Holland Park serves a community that houses some of the richest people in Britain—hedge-fund managers, Russian oligarchs—as well as the deprived and ethnically various population of North Kensington. The problems and opportunities this extreme demographic presents are challenges that Clutton relishes, in terms of both raising money and meeting needs. Wealthy neighbours must be courted, befriended and welcomed; those who can’t afford tickets can take advantage of a free ticket scheme, and the company was a pioneer in relaxed performances with its hugely popular children’s opera Alice in Wonderland. North Kensington was devastated by the Grenfell Tower disaster—a tragedy that touched OHP directly when one of its front-of-house staff was discovered to be among its victims. Alongside many other supportive initiatives, Clutton organised a gala performance of Verdi’s Requiem to raise funds for those left homeless. The area also has close associations with Ukraine (the neighbourhood contains the country’s embassy, its cultural institute and a statue to Kyiv’s patron saint Volodymyr) and Clutton is currently exploring ways of helping the war effort and refugees. The company’s outreach programme earned one of the coveted International Opera Awards in 2018.

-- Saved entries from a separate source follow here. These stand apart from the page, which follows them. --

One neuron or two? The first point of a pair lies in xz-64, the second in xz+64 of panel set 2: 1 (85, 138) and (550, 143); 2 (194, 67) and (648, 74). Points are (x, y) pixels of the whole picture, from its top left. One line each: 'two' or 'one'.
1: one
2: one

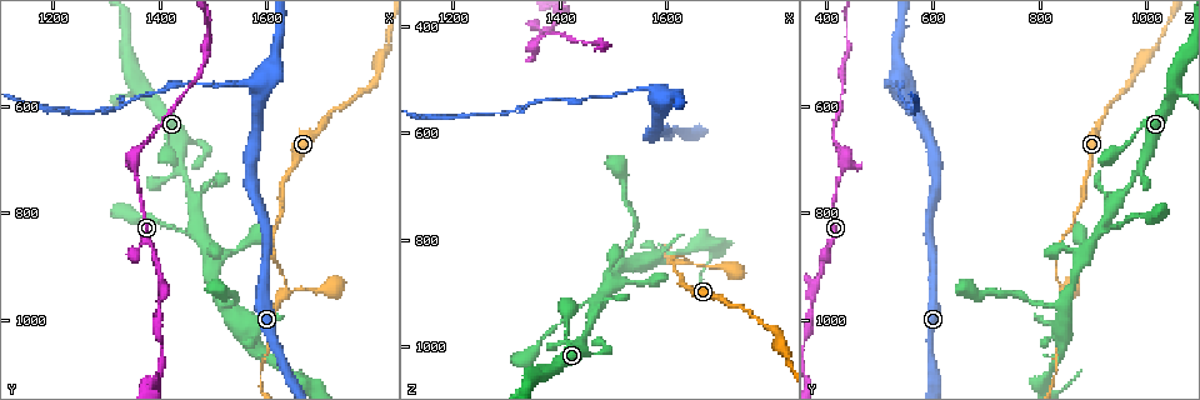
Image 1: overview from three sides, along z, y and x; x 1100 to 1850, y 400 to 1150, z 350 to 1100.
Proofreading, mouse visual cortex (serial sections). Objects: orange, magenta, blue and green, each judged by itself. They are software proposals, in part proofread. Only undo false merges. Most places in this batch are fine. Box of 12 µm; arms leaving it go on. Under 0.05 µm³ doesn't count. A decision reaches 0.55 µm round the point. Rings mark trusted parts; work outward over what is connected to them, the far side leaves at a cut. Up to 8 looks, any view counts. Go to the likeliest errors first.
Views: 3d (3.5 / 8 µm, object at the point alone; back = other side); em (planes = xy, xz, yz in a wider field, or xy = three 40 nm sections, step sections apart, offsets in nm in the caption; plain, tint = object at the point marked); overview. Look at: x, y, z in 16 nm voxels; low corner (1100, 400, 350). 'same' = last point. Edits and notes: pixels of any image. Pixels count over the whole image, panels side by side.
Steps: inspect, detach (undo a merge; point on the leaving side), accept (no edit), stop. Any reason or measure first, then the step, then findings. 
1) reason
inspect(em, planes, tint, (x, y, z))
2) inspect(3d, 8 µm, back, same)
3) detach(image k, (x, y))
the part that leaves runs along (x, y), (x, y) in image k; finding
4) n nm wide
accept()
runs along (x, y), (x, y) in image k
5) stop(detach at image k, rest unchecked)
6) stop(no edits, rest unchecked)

arms part here
inspect(3d, 3.5 µm, (1640, 945, 840))

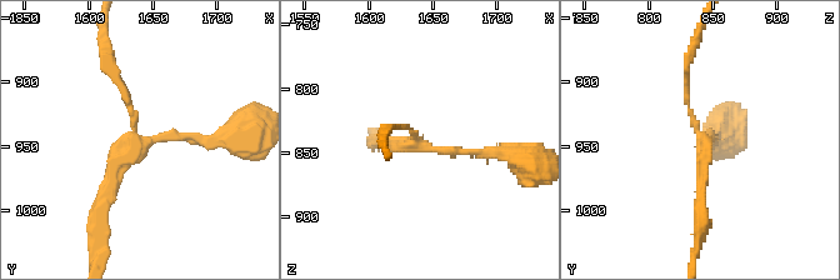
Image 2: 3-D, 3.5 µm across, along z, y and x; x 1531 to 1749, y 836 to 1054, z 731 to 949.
accept()
runs along (103, 66), (123, 93), (134, 139), (218, 139) in image 2; all the same cell

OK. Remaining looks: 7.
three arms meet
inspect(3d, 3.5 µm, (1580, 560, 515))

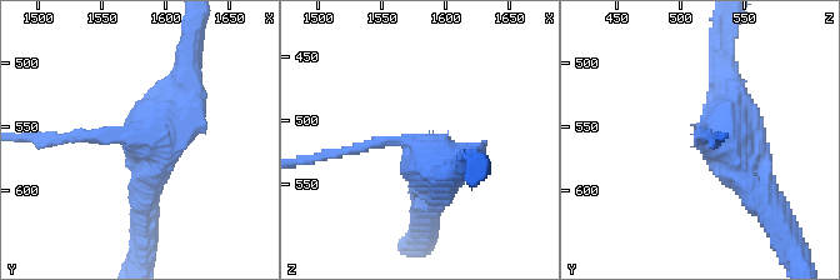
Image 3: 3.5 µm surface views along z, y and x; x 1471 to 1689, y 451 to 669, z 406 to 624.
3 arms; arms of 150, 350, 350 nm; need the tissue
inspect(em, xy, step 3, tint, (1576, 556, 518))

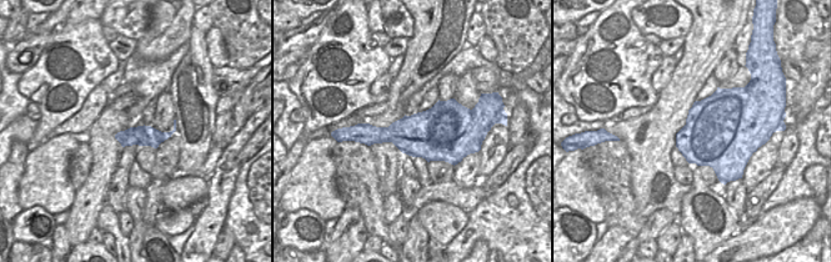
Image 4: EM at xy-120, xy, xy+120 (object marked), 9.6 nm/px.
accept()
runs along (771, 205), (724, 136), (724, 60) in image 3; one cell here

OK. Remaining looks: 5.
sudden change in width
inspect(3d, 8 µm, (1370, 675, 415))

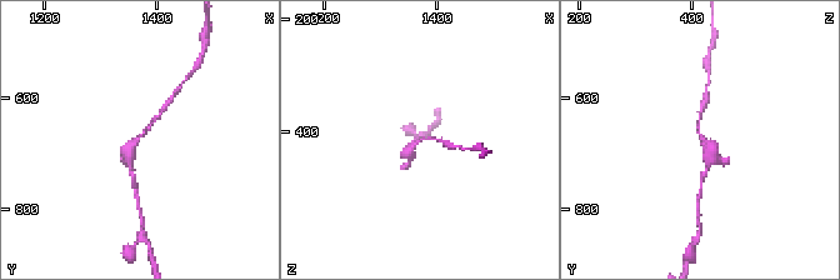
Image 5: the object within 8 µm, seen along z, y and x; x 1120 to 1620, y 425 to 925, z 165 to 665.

This summer’s line-up includes Eugene Onegin, Carmen, a double bill of Delius’s Margot la Rouge and Puccini’s Le villi, and the first British performance of Mark Adamo’s adaptation of Little Women, as well as an HMS Pinafore co-produced with John Savournin’s Charles Court Opera. Casts include Anush Hovhannisyan and Samuel Dale Johnson in Onegin and Anne Sophie Duprels, a great OHP favourite, doubling up in the Delius and Puccini. Familiar faces such as the conductor Sian Edwards, the designer takis and the director Martin Lloyd-Evans return, but younger talents such as the director Ella Marchment are also featured.

It’s a clever mix, and a bold one too, as Clutton knows audiences may initially be nervous of the unknown waters of the double bill and Little Women. ‘I find it discouraging that people don’t want to see things that they don’t know. It’s very hard when you feel you’ve created some of the greatest work and you have to fight to persuade people to come and see it.’ Yet he’s sticking to his guns with the premiere of Jonathan Dove and Alasdair Middleton’s Itch, based on the novel by Simon Mayo, slated for next year.

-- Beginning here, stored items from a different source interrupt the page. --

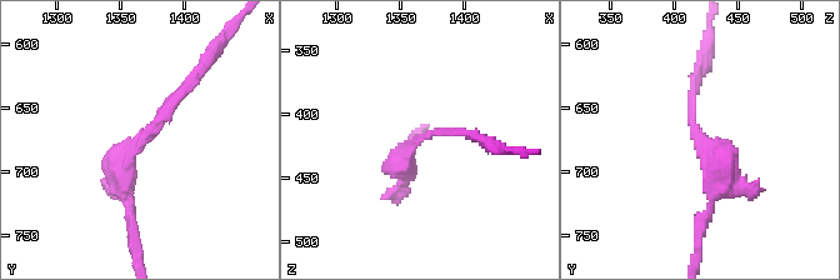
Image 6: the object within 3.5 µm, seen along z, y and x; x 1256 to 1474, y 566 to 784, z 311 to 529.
arms of 150, 250 nm
inspect(em, xy, step 3, tint, (1366, 674, 416))

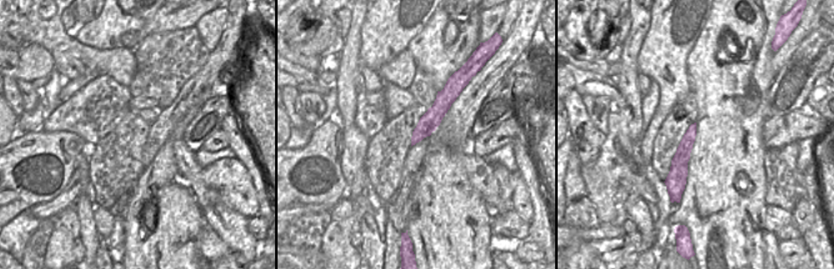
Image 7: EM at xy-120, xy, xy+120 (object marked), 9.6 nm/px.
accept()
one cell here

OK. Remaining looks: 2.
stop(no edits, rest unchecked)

Although Clutton shares Mike Volpe’s enthusiasm for the wilder shores of the verismo school—OHP’s productions of such rarely heard shockers as Iris, L’amore dei tre re and Francesca da Rimini have thrilled connoisseurs—he admits that they consume an inordinate amount of resources and effort. ‘When we did Gioelli della Madonna we had 66 in the orchestra and something like 100 on stage. We can’t really do things on that scale again, at least for the moment. Besides, there are very few singers around who can master those scores. Heavyweight tenors are in particularly short supply, and we suffer because so much operatic activity in Britain occurs in the summer that we’re always up against everyone else in a fight to book the talent.’

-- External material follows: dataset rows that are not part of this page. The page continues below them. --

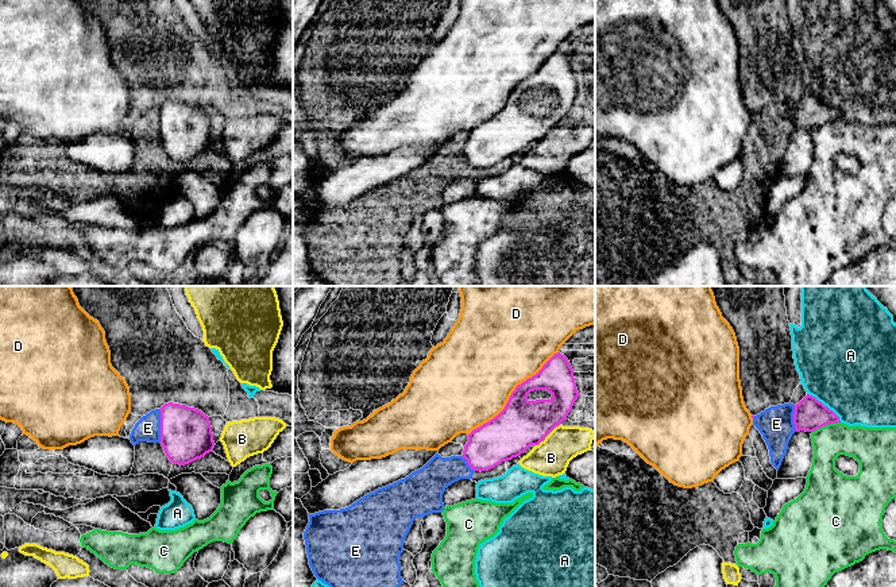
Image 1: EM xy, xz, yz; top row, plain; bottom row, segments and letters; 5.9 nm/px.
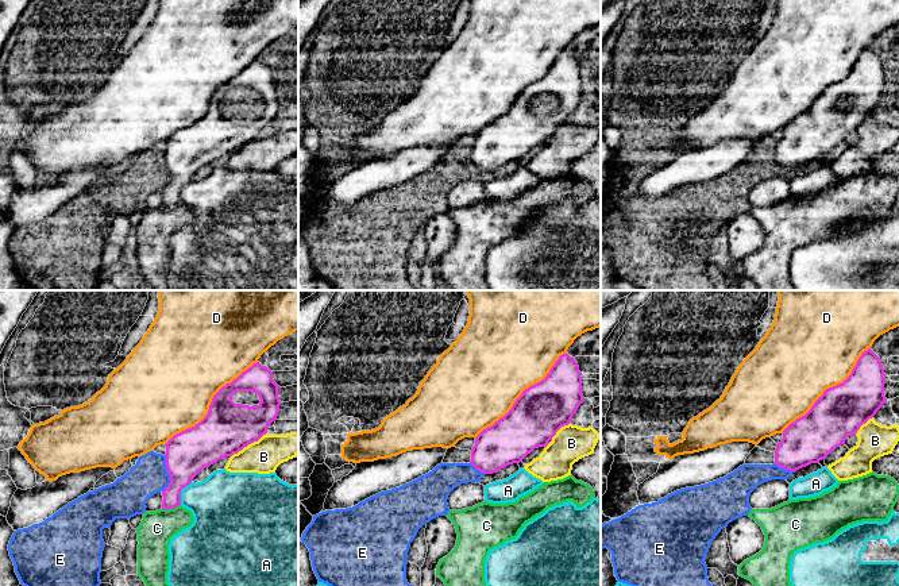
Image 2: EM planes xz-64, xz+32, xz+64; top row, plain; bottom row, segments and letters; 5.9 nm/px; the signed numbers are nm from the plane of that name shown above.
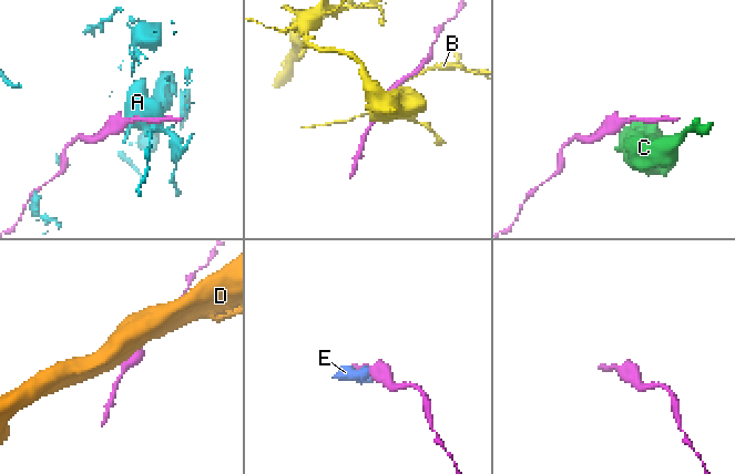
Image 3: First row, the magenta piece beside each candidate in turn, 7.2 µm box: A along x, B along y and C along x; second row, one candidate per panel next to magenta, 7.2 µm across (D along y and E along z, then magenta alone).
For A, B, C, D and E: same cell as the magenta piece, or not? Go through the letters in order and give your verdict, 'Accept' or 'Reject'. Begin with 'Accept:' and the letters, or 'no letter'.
Accept: no letter
A: Reject
B: Reject
C: Reject
D: Reject
E: Reject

Asked to single out OHP at its best, he comes up with a week in 2015 when both Il trittico and Flight opened to a slew of five-star reviews; Natalya Romaniw and David Butt Philip hitting the heights in Iolanta in 2019‘We gave Natalya one of her first big breaks and David was in our chorus, so that made it even more of a pleasure’; and Katya Kabanová and Jenůfa directed by Olivia Fuchs, both with Duprels in the title roles. But—and this is the measure of James Clutton—‘I’m there every night, I care equally about every performance. And every show means a lot to me.’